My company has designed an application for our in-house processes that runs on about 50 virtual machines. This has been running for over 5 years now and at the beginning of the year we setup a new server cluster for our new Microsoft 2014 database. Things were running great for about 9 months and the last 3 months we have been experiancing a very strange issue
Randomly one or two of the 50 machines will start seeing the following error.
Unhandled Error: A network-related or instance-specific error occurred while establishing a connection to SQL Server. The server was not found or was not accessible.
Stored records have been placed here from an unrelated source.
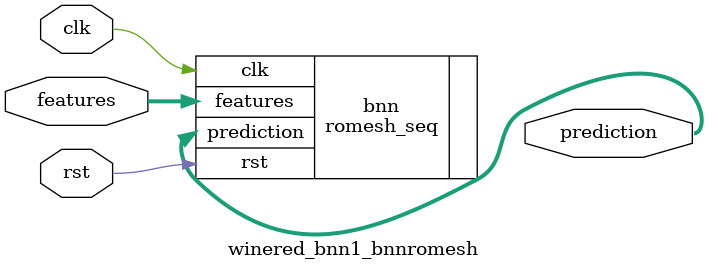
<source format=v>













module winered_bnn1_bnnromesh #(

parameter FEAT_CNT = 11,
parameter HIDDEN_CNT = 40,
parameter FEAT_BITS = 4,
parameter CLASS_CNT = 6,
parameter TEST_CNT = 1000


  ) (
  input clk,
  input rst,
  input [FEAT_CNT*FEAT_BITS-1:0] features,
  output [$clog2(CLASS_CNT)-1:0] prediction
  );

  localparam Weights0 = 440'b11101100111111100100101100110010011011110110111111101101011011000101100010011000011100010100101010010000111110001110100110011010100011010100001101110011000000011110001100111000111000000010110101110111101111111000101110110001010110011111100000101010011100101001111011101110111001010100110111000110111111000101110111100001000000011011111010111001101100001010010111011100011001101010110110010000011110100000101000110010000011100000000110011000 ;
  localparam Weights1 = 240'b101011110101010111101111010101000101111001101110110011111110010011110100100011101000101011111101111001010101001011000101101011100011011000100010000100100000001111000110100000011011100000011101001111010010001011110000001101110000010000111001 ;

  romesh_seq #(.FEAT_CNT(FEAT_CNT),.FEAT_BITS(FEAT_BITS),.HIDDEN_CNT(HIDDEN_CNT),.CLASS_CNT(CLASS_CNT),.Weights0(Weights0),.Weights1(Weights1)) bnn (
    .clk(clk),
    .rst(rst),
    .features(features),
    .prediction(prediction)
  );

endmodule

</source>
Verify that the instance name is correct and that SQL Server is configured to allow remote connections. (provider: TCP Provider, error: 0 - The wait operation timed out.)
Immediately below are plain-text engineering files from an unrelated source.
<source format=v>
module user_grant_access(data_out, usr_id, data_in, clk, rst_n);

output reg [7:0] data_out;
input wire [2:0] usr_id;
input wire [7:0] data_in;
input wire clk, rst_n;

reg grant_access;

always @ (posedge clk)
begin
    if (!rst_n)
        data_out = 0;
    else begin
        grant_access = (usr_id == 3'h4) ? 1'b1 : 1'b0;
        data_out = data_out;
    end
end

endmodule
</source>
The processes will then expire and usually about 30 - 60 minutes after that, it will be able to connect back up to the server like nothing ever happened.
- Rebooting the effected machines will not fix the issue, have to wait until the issue is gone.
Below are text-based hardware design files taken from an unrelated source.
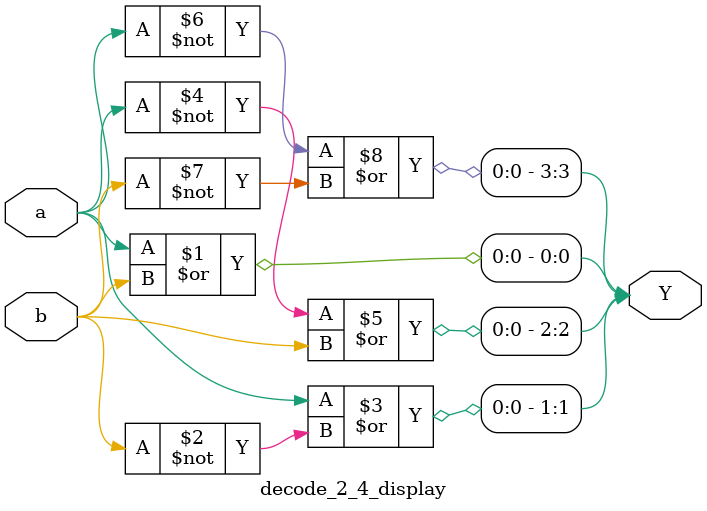
<source format=v>
`timescale 1ns / 1ps


module decode_2_4_display(
    input a,
    input b,
    output [3:0]Y
    );


    assign Y[0] = a|b;
    assign Y[1] = a|~b;
    assign Y[2]= ~a|b;
    assign Y[3] = ~a|~b;
/*
    assign Y[0] = a|b;
    assign Y[2] = ~(~a&b);
    assign Y[1]= ~(a&~b);
    assign Y[3] = ~a|~b;
  */  
endmodule

</source>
- During this time, we can not ping the cluster name or cluster IP, while other machines still can.
- We can't telnet to the SQL port, while other machines still can
- The effected machines can still access other network resources, just can't access this cluster
- SQL has maximum number of concurrent connections is set to 0 for unlimited and timeout is set for 10 minutes.
- We haven't found anything consistant on the application machines since the issue will just randomly show up on all of them, but will only ever effect 1 or 2 machines at a time and can take hours or days to reshow up.
At this point we have no idea what's going on, and we are looking for any ideas that could fix this.